• [COMPITI DA SVOLGERE]
- 1) Trascrivi parola per parola il passo dell'articolo sulla protesta dei profughi compreso tra "Una trentina di profughi, quasi" e "(Foto di Fronzi)", estremi inclusi.
- 2) Riprendi l'articolo sulla protesta dei profughi a Lizzola e continualo dopo l'ultima frase riportata.

• [TESTO DELLA PAGINA]
________________________________________

La protesta di una trentina di profughi
«Mesi a Lizzola, vogliamo cambiare»

Una trentina di profughi, quasi tutti pakistani con qualche senegalese, ha protestato pacificamente giovedì 21 maggio tra Lizzola e Valbondione perché da mesi gli extracomunitari si sentono relegati in un paesino di montagna, senza avere la possibilità di fare nulla.

La protesta di una trentina di profughi «Mesi a Lizzola, vogliamo cambiare»

(Foto di Fronzi)

Si tratta più o meno di un terzo del totale dei profughi che da molti mesi sono ospitati a Lizzola nelle strutture dell’albergo Gioan. Verso le 12,30 i trenta manifestanti sono scesi da Lizzola e si sono fermati a metà strada tra Lizzola e Valbondione. Nessuna protesta vibrata e nessun blocco del traffico.

________________________________________

• [Record estratti da un dataset]
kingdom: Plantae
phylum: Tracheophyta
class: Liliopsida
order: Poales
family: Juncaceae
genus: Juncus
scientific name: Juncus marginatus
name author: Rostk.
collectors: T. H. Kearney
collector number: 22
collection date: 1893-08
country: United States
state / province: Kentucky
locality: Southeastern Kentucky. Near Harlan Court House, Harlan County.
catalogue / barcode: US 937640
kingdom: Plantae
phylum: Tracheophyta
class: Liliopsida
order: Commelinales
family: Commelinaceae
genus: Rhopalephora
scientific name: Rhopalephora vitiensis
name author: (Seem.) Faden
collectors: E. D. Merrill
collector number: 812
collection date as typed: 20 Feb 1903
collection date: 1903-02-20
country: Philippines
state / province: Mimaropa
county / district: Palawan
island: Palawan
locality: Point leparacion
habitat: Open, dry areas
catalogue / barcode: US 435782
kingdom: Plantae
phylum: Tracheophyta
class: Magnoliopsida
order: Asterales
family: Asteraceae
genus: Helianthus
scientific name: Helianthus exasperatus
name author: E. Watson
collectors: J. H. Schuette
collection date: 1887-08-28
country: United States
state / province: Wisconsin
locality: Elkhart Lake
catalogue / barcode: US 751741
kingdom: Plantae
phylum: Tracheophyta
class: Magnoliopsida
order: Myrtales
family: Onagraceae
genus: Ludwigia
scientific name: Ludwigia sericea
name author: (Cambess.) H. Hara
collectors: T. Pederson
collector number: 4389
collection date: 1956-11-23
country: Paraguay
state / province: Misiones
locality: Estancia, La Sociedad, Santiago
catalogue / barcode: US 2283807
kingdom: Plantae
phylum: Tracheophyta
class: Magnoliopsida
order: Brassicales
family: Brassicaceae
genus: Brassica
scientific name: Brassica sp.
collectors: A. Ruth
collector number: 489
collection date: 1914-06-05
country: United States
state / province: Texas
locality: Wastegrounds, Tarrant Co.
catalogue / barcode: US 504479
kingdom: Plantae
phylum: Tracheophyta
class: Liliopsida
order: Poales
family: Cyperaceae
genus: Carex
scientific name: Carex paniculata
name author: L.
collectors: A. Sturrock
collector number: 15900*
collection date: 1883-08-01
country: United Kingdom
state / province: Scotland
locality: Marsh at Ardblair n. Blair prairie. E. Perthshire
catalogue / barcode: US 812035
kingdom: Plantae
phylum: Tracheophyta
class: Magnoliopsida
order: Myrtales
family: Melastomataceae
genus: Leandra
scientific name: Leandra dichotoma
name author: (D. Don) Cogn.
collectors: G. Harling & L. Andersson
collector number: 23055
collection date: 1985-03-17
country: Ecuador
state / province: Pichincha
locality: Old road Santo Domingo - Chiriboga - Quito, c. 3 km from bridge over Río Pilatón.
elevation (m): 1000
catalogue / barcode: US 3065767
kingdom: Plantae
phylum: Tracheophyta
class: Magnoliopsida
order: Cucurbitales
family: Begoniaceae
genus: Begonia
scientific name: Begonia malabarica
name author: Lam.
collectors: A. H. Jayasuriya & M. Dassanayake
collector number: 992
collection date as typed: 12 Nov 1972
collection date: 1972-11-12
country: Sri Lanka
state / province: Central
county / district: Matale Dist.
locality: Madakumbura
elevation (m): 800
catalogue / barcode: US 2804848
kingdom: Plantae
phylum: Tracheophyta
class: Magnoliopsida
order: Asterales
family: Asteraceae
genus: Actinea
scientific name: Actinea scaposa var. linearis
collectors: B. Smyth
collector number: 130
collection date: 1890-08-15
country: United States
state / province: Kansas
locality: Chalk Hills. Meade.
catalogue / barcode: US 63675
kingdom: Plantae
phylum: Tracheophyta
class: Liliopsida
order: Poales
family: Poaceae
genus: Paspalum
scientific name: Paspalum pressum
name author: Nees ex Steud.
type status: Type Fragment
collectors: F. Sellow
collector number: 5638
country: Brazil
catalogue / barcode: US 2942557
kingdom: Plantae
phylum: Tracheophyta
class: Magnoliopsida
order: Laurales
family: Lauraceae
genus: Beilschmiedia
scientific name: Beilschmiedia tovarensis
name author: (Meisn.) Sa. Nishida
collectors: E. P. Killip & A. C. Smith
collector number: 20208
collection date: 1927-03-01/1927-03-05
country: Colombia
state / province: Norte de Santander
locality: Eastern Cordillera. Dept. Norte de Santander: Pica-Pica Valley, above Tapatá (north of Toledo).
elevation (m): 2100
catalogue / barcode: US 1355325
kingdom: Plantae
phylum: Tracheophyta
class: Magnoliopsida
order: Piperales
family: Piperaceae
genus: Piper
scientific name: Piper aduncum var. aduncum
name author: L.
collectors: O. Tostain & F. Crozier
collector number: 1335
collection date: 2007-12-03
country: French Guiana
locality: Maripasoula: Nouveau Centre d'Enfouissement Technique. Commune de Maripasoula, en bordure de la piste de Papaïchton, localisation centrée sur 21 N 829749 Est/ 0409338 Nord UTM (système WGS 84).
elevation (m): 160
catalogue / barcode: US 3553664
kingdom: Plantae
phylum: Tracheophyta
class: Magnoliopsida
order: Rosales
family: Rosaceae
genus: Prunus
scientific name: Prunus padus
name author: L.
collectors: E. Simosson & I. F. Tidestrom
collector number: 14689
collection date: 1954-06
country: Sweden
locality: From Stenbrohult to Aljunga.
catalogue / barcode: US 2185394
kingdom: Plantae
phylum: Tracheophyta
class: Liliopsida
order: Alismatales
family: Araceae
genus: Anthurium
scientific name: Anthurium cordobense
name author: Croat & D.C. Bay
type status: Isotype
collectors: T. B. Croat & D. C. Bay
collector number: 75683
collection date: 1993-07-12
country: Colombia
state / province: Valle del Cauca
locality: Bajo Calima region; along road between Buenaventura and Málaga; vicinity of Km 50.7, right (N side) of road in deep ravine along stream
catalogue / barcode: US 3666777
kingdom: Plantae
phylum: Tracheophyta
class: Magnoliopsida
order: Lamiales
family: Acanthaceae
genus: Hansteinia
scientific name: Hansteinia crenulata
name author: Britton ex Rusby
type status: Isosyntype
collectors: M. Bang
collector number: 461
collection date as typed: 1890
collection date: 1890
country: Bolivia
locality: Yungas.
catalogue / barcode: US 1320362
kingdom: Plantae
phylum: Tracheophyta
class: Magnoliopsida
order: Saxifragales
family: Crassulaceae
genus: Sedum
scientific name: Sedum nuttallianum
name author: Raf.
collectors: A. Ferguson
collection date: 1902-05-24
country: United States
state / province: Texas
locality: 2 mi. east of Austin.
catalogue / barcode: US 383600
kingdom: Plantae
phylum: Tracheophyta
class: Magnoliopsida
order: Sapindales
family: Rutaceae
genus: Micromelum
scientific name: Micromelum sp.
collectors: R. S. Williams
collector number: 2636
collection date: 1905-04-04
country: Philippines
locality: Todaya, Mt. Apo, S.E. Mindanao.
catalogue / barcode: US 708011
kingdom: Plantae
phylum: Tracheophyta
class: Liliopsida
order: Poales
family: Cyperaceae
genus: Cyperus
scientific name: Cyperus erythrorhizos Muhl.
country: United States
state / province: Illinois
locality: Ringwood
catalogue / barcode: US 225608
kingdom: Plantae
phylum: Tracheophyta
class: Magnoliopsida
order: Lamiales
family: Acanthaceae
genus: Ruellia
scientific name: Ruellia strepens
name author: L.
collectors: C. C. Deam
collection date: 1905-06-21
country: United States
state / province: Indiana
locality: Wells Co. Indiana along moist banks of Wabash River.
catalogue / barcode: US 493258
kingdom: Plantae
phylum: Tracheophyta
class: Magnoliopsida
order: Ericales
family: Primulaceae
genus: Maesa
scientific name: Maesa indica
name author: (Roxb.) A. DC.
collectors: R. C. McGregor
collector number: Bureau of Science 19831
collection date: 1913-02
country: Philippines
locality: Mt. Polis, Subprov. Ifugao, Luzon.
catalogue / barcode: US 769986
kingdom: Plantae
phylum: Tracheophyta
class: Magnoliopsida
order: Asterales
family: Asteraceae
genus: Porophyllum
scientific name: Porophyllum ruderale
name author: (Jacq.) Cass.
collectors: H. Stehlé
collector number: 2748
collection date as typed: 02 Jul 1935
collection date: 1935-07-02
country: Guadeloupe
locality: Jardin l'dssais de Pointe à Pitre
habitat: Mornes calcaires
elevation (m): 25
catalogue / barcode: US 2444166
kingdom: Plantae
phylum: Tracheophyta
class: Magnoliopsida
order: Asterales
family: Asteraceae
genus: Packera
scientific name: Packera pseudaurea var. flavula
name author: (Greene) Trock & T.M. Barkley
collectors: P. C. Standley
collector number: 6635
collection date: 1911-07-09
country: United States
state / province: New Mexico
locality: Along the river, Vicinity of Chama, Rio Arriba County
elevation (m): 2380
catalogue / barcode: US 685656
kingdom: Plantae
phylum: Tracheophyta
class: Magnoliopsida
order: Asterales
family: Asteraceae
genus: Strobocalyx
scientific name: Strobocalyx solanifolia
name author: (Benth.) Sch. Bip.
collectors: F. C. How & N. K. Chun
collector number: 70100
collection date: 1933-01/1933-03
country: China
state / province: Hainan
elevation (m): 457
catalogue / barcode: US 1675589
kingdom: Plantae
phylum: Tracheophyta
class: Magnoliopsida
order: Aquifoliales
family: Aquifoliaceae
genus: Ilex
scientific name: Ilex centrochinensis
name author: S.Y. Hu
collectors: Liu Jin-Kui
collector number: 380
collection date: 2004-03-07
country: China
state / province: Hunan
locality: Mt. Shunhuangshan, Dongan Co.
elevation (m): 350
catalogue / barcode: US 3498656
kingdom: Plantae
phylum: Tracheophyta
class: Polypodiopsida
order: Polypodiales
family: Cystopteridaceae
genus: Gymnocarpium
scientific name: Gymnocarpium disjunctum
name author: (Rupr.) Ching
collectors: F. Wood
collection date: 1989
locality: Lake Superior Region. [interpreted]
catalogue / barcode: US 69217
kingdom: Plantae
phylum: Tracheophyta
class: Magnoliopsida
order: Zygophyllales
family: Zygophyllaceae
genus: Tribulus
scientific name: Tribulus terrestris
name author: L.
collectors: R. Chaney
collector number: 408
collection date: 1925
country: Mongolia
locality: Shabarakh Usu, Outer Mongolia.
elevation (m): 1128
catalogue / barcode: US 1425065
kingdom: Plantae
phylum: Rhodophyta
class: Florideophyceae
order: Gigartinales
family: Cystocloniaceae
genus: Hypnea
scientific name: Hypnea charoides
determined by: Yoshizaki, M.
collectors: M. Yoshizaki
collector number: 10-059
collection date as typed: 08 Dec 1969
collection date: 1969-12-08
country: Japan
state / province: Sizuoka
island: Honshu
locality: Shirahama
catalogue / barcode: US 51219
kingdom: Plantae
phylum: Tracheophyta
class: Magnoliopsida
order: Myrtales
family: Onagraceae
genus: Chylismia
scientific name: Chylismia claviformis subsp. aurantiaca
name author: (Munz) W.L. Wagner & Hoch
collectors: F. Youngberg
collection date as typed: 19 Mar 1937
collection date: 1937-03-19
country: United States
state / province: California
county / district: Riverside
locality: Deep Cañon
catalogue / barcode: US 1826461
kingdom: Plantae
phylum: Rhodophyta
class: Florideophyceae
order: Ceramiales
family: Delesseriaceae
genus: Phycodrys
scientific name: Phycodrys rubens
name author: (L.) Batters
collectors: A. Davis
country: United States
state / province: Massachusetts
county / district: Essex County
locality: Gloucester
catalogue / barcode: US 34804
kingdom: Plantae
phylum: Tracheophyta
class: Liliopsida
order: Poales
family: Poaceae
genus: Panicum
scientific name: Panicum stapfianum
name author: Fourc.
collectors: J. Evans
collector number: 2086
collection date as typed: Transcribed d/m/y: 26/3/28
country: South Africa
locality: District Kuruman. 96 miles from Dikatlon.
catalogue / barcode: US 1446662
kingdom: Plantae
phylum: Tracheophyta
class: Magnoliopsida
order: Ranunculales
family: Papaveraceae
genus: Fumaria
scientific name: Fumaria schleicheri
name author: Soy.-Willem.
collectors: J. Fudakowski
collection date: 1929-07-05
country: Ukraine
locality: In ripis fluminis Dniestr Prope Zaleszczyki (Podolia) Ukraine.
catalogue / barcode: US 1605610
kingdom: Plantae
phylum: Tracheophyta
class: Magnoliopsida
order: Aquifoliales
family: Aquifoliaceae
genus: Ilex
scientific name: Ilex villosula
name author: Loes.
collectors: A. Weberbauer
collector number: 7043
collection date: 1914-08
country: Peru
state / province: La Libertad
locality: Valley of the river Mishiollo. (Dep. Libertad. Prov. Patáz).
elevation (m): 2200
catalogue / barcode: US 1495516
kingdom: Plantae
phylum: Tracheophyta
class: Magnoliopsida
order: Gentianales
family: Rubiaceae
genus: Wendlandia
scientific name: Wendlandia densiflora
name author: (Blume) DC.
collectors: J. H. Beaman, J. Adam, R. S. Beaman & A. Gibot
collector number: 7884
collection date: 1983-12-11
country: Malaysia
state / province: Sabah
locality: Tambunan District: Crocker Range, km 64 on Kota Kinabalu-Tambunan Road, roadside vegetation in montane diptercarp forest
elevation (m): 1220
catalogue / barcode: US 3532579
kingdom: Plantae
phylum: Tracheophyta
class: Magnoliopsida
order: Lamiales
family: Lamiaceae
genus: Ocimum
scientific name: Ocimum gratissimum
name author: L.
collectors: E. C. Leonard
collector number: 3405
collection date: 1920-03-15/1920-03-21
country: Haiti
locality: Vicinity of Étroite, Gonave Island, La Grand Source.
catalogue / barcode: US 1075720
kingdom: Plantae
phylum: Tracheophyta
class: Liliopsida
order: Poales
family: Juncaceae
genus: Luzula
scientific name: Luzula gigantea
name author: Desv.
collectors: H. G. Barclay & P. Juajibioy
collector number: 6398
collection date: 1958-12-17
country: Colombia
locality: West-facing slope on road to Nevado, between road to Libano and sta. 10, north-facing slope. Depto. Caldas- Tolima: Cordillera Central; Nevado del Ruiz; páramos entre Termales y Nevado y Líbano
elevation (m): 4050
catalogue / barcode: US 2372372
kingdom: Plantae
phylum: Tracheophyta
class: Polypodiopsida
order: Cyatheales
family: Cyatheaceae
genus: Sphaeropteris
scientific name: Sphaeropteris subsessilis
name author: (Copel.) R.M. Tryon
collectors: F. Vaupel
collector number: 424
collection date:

________________________________________

• [RISULTATI IN ORDINE]
- 1)
Una trentina di profughi, quasi tutti pakistani con qualche senegalese, ha protestato pacificamente giovedì 21 maggio tra Lizzola e Valbondione perché da mesi gli extracomunitari si sentono relegati in un paesino di montagna, senza avere la possibilità di fare nulla.

La protesta di una trentina di profughi «Mesi a Lizzola, vogliamo cambiare»

(Foto di Fronzi)

- 2)
Anche attraverso cartelli in inglese («vogliamo cambiare sistemazione» tradotto in italiano) hanno fatto sentire la loro voce a bordo strada. Vogliono trasferirsi in città o comunque in un centro più grande di Lizzola e invitano la Commissione territoriale a definire la loro causa. Sul posto sono intervenuti i carabinieri delle stazioni di Clusone e Ardesio e la polizia locale di Valbondione per monitorare la situazione.

Con loro anche rappresentanti della Cooperativa Ruah che hanno dialogato con i profughi e li hanno invitati a desistere. Verso le 15 i profughi si sono così incamminati a piedi ancora verso Lizzola.